(Avignon) Sortir de la « tornade » déclenchée par le retentissant procès des viols en série en France sur les relations hommes-femmes et recentrer sur chaque cas : les premières plaidoiries des avocats soulignent la difficulté qui attend la défense des coaccusés de Dominique Pelicot .
Philippe SIUBERSKI
Agence France-Presse
Lire « Procès pour viol à Mazan : le défi de défendre l’indéfendable »
La « tâche est difficile », car il est « difficile de s’opposer à la pression de l’opinion publique ». “Nous sommes au milieu d’une situation où nos clients se font cracher dessus”, a déclaré Mme.e Raje Yassine-Dbiza, avocat d’un de ces 50 hommes de tous horizons, âgés de 26 à 74 ans, contre lesquels le parquet a requis 4 à 18 ans de prison.
Car si Dominique Pelicot, contre qui la peine maximale de 20 ans de réclusion a été requise, a reconnu avoir drogué son ex-femme Gisèle à son insu pendant une décennie pour la violer et la faire violer, inconsciente, par des dizaines d’hommes recrutés sur le Sur Internet, ses coaccusés ont pour la plupart assuré avoir été amenés à penser qu’ils participaient au jeu d’un couple libertin.

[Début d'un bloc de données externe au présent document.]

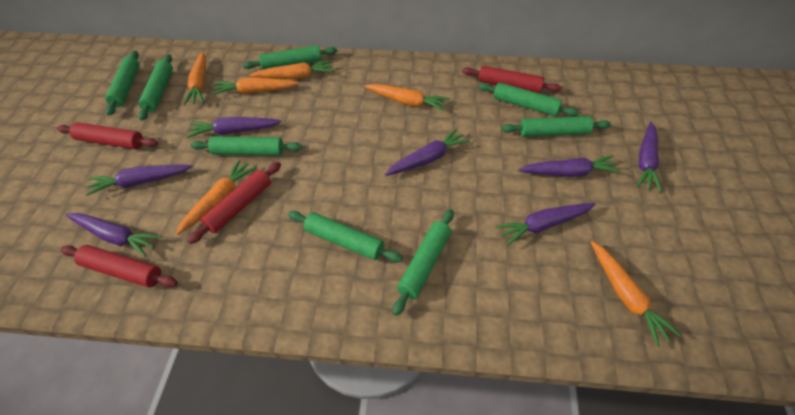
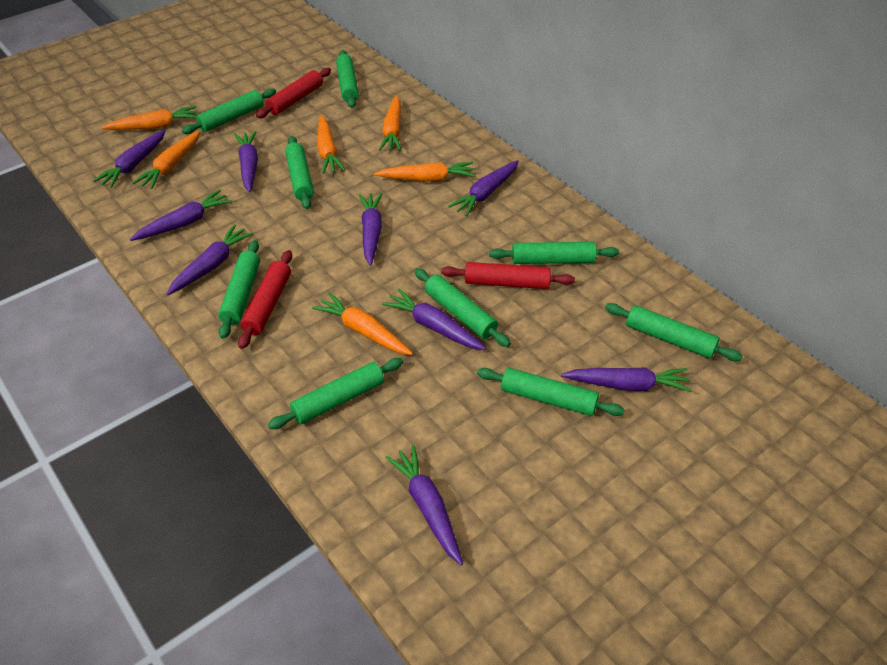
green rolling pin: 8 -> 9
purple carrot: 7 -> 9
red rolling pin: 4 -> 3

Une défense balayée par le parquet et qui a suscité de nombreuses critiques et manifestations, jusque devant le tribunal d’Avignon (sud) où est jugée cette affaire hors norme depuis début septembre.
“C’est avant tout le procès de l’accusé, ce n’est ni celui de la victime, ni celui du patriarcat et encore moins celui de la soumission chimique”, a plaidé M.e Yassine-Dbiza, espérant « enlever quelques années de liberté » à son client, Andy R., contre qui le parquet a requis 11 ans de prison.
“Juste à peine”
M.e Fanny Pierre, qui défend Quentin H., un gardien de prison de 34 ans, venu autrefois aux Pélicots à Mazan (Vaucluse), a décrit le « conditionnement » qu’aurait exercé Dominique Pelicot sous la forme d’un « jeu de piste ». » ayant conduit son client du parking du village à la chambre conjugale, le piégeant et retardant sa « prise de conscience ».

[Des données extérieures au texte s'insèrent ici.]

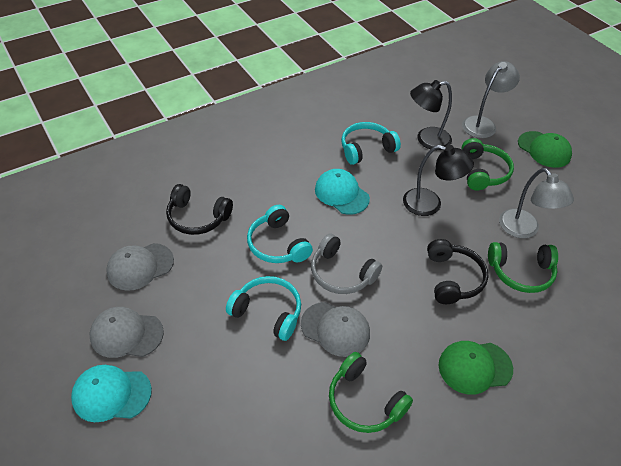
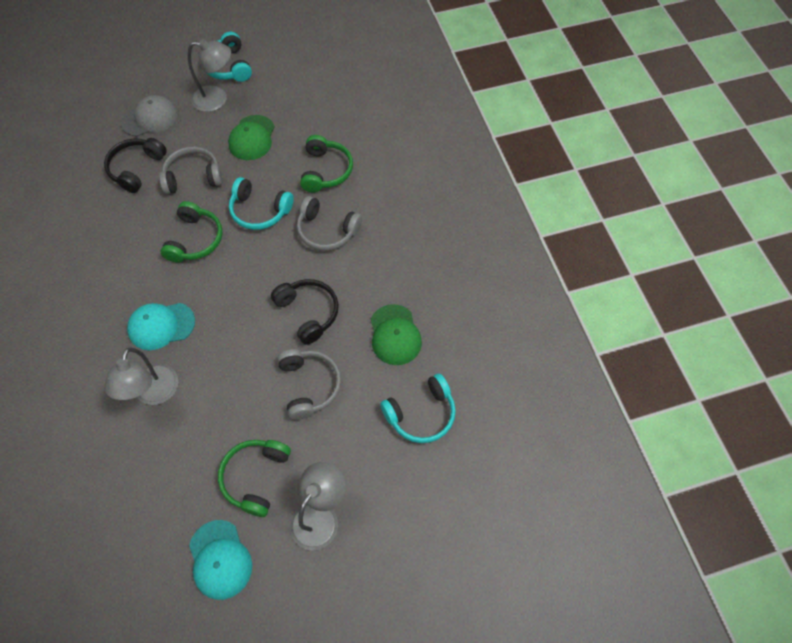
black lamp: 2 -> 0
grey cap: 3 -> 1
grey headphones: 1 -> 3
grey lamp: 2 -> 3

“Il ne conteste pas, il aurait dû partir, mais il devrait être condamné à une peine juste”, a estimé l’avocat, jugeant excessives les 11 ans de prison réclamés une nouvelle fois par le parquet.
« Ce procès nous dépasse. Je suis emporté par la tornade Pélicot», avait déjà déclaré mercredi le président Patrick Gontard. Dans un autre contexte, “le parquet n’aurait jamais requis 17 ans de prison” contre Jean-Pierre M., accusé d’avoir endormi et violé sa propre épouse avec la complicité de Dominique Pelicot, a-t-il déclaré. estimé.

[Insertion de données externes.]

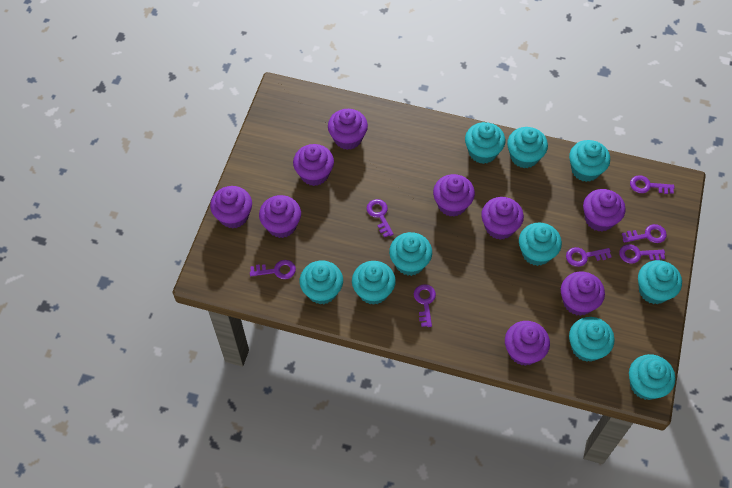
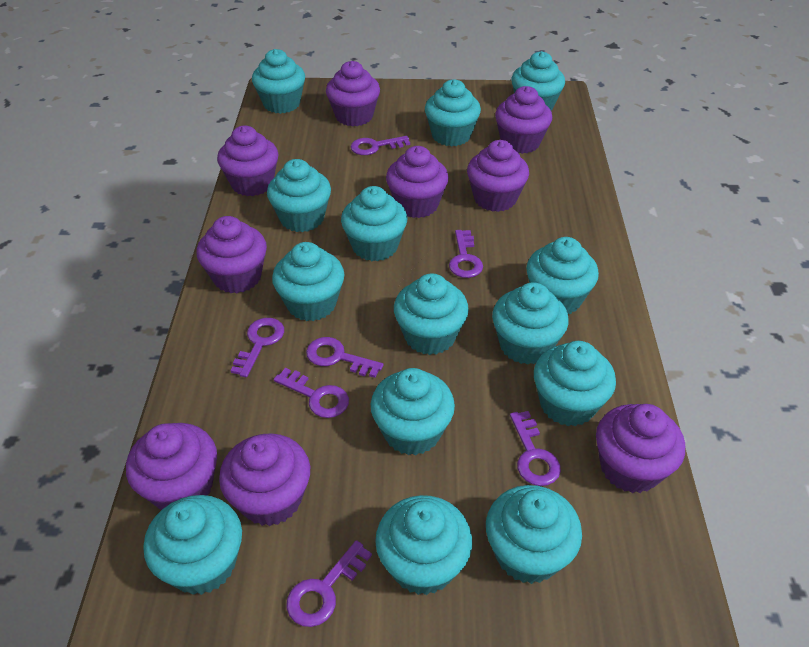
turquoise cupcake: 10 -> 14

“Ne nous donnons pas le rôle de réformateurs de la société française”, a-t-il déclaré devant le tribunal correctionnel, tandis que le parquet espérait que le verdict, attendu fin décembre, constituerait “un message d’espoir”. .
« Vous direz aux femmes de ce pays qu’il n’y a pas de sort à subir, et aux hommes de ce pays pas de destin à agir. Vous nous guiderez dans l’éducation de nos fils», a insisté Laure Chabaud, l’une des deux représentantes du ministère public.
« Maître absolu qui contemple son œuvre »
“Ce verdict, quel qu’il soit, pourrait ne pas suffire” pour “arrêter un monde où la violence contre les femmes est endémique”, a répondu Mme.e Olivier Lantelme, accusant le parquet d’avoir « raté ce dossier pénal » en exigeant des sanctions trop uniformes et bien trop élevées.
L’avocat, qui défend Patrick A., un sexagénaire qui affirme être allé à Mazan uniquement pour une relation homosexuelle, a dénoncé un « machiavélique » Dominique Pelicot qui « siège en maître absolu et contemple son œuvre depuis le banc des accusés ».
« A moins que cela ne donne bonne conscience à une société très malade, [son client Patrick A.] mérite d’être libéré”, non pas avec 10 ans de prison comme le demande le parquet, mais avec une peine “à un chiffre” pour qu’il ne retourne pas en prison après 15 mois de détention provisoire qui l’ont déjà mis à rude épreuve, a plaidé M.e Lantelme.
« Que ceux qui rêvent depuis 20 ans partent vivre près de Moscou, en Iran ou en Corée du Nord. Respectez ce que nous sommes, des humanistes”, a lancé l’avocate, dans un palais de justice devant lequel des militantes féministes ont hissé une banderole “20 ans pour tout le monde”.